Your instructions
Write the records out exactly as they read, but not the pictures.

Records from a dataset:

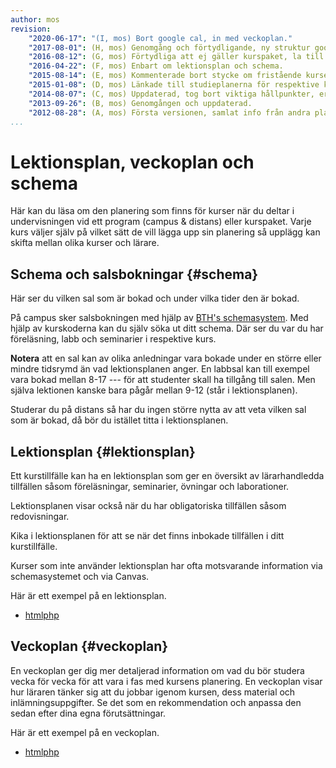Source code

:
 ```yaml
---
author: mos
revision:
    "2020-06-17": "(I, mos) Bort google cal, in med veckoplan."
    "2017-08-01": (H, mos) Genomgång och förtydligande, ny struktur google kal.
    "2016-08-12": (G, mos) Förtydliga att ej gäller kurspaket, la till gcal.
    "2016-04-22": (F, mos) Enbart om lektionsplan och schema.
    "2015-08-14": (E, mos) Kommenterade bort stycke om fristående kurser.
    "2015-01-08": (D, mos) Länkade till studieplanerna för respektive kurspaket.
    "2014-08-07": (C, mos) Uppdaterad, tog bort viktiga hållpunkter, ersattes av uppdaterade studieplaner samt nya studieplaner för kurspaket.
    "2013-09-26": (B, mos) Genomgången och uppdaterad.
    "2012-08-28": (A, mos) Första versionen, samlat info från andra platser.
...
```

Lektionsplan, veckoplan och schema
==================================

Här kan du läsa om den planering som finns för kurser när du deltar i undervisningen vid ett program (campus & distans) eller kurspaket. Varje kurs väljer själv på vilket sätt de vill lägga upp sin planering så upplägg kan skifta mellan olika kurser och lärare.



Schema och salsbokningar {#schema}
----------------------------

Här ser du vilken sal som är bokad och under vilka tider den är bokad.

På campus sker salsbokningen med hjälp av [BTH's schemasystem](http://schema.bth.se). Med hjälp av kurskoderna kan du själv söka ut ditt schema. Där ser du var du har föreläsning, labb och seminarier i respektive kurs.

**Notera** att en sal kan av olika anledningar vara bokade under en större eller mindre tidsrymd än vad lektionsplanen anger. En labbsal kan till exempel vara bokad mellan 8-17 --- för att studenter skall ha tillgång till salen. Men själva lektionen kanske bara pågår mellan 9-12 (står i lektionsplanen).

Studerar du på distans så har du ingen större nytta av att veta vilken sal som är bokad, då bör du istället titta i lektionsplanen.



Lektionsplan {#lektionsplan}
----------------------------

Ett kurstillfälle kan ha en lektionsplan som ger en översikt av lärarhandledda tillfällen såsom föreläsningar, seminarier, övningar och laborationer.

Lektionsplanen visar också när du har obligatoriska tillfällen såsom redovisningar.

Kika i lektionsplanen för att se när det finns inbokade tillfällen i ditt kurstillfälle.

Kurser som inte använder lektionsplan har ofta motsvarande information via schemasystemet och via Canvas.

Här är ett exempel på en lektionsplan.

* [htmlphp](https://dbwebb.se/kurser/htmlphp/lektionsplan)



Veckoplan {#veckoplan}
----------------------------

En veckoplan ger dig mer detaljerad information om vad du bör studera vecka för vecka för att vara i fas med kursens planering. En veckoplan visar hur läraren tänker sig att du jobbar igenom kursen, dess material och inlämningsuppgifter. Se det som en rekommendation och anpassa den sedan efter dina egna förutsättningar.

Här är ett exempel på en veckoplan.

* [htmlphp](https://dbwebb.se/kurser/htmlphp-v4/veckoplan/ht20lp1)
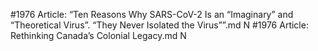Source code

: #1976
Article: “Ten Reasons Why SARS-CoV-2 Is an “Imaginary” and “Theoretical Virus”. “They Never Isolated the Virus””.md N
#1976
Article: Rethinking Canada’s Colonial Legacy.md N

Output below
Source code

:
 ```yaml
---
author: mos
revision:
    "2020-06-17": "(I, mos) Bort google cal, in med veckoplan."
    "2017-08-01": (H, mos) Genomgång och förtydligande, ny struktur google kal.
    "2016-08-12": (G, mos) Förtydliga att ej gäller kurspaket, la till gcal.
    "2016-04-22": (F, mos) Enbart om lektionsplan och schema.
    "2015-08-14": (E, mos) Kommenterade bort stycke om fristående kurser.
    "2015-01-08": (D, mos) Länkade till studieplanerna för respektive kurspaket.
    "2014-08-07": (C, mos) Uppdaterad, tog bort viktiga hållpunkter, ersattes av uppdaterade studieplaner samt nya studieplaner för kurspaket.
    "2013-09-26": (B, mos) Genomgången och uppdaterad.
    "2012-08-28": (A, mos) Första versionen, samlat info från andra platser.
...
```

Lektionsplan, veckoplan och schema
==================================

Här kan du läsa om den planering som finns för kurser när du deltar i undervisningen vid ett program (campus & distans) eller kurspaket. Varje kurs väljer själv på vilket sätt de vill lägga upp sin planering så upplägg kan skifta mellan olika kurser och lärare.



Schema och salsbokningar {#schema}
----------------------------

Här ser du vilken sal som är bokad och under vilka tider den är bokad.

På campus sker salsbokningen med hjälp av [BTH's schemasystem](http://schema.bth.se). Med hjälp av kurskoderna kan du själv söka ut ditt schema. Där ser du var du har föreläsning, labb och seminarier i respektive kurs.

**Notera** att en sal kan av olika anledningar vara bokade under en större eller mindre tidsrymd än vad lektionsplanen anger. En labbsal kan till exempel vara bokad mellan 8-17 --- för att studenter skall ha tillgång till salen. Men själva lektionen kanske bara pågår mellan 9-12 (står i lektionsplanen).

Studerar du på distans så har du ingen större nytta av att veta vilken sal som är bokad, då bör du istället titta i lektionsplanen.



Lektionsplan {#lektionsplan}
----------------------------

Ett kurstillfälle kan ha en lektionsplan som ger en översikt av lärarhandledda tillfällen såsom föreläsningar, seminarier, övningar och laborationer.

Lektionsplanen visar också när du har obligatoriska tillfällen såsom redovisningar.

Kika i lektionsplanen för att se när det finns inbokade tillfällen i ditt kurstillfälle.

Kurser som inte använder lektionsplan har ofta motsvarande information via schemasystemet och via Canvas.

Här är ett exempel på en lektionsplan.

* [htmlphp](https://dbwebb.se/kurser/htmlphp/lektionsplan)



Veckoplan {#veckoplan}
----------------------------

En veckoplan ger dig mer detaljerad information om vad du bör studera vecka för vecka för att vara i fas med kursens planering. En veckoplan visar hur läraren tänker sig att du jobbar igenom kursen, dess material och inlämningsuppgifter. Se det som en rekommendation och anpassa den sedan efter dina egna förutsättningar.

Här är ett exempel på en veckoplan.

* [htmlphp](https://dbwebb.se/kurser/htmlphp-v4/veckoplan/ht20lp1)
Source code

: #1976
Article: “Ten Reasons Why SARS-CoV-2 Is an “Imaginary” and “Theoretical Virus”. “They Never Isolated the Virus””.md N
#1976
Article: Rethinking Canada’s Colonial Legacy.md N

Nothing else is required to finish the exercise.